▶ Work order:
Lines holding the string "input" are the ones to copy; find them all in the data.

(Hardware design source files)

====================

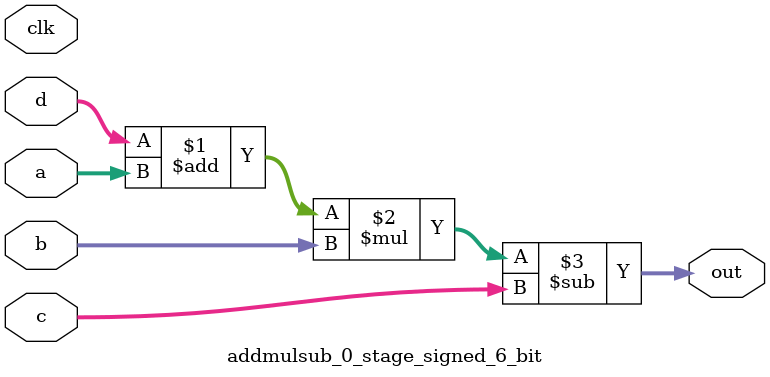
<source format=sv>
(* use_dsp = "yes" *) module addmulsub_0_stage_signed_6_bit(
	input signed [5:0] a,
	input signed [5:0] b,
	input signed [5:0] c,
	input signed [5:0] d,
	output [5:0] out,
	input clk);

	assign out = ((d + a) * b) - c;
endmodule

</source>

====================

▶ Output of the exercise:
	input signed [5:0] a,
	input signed [5:0] b,
	input signed [5:0] c,
	input signed [5:0] d,
	input clk);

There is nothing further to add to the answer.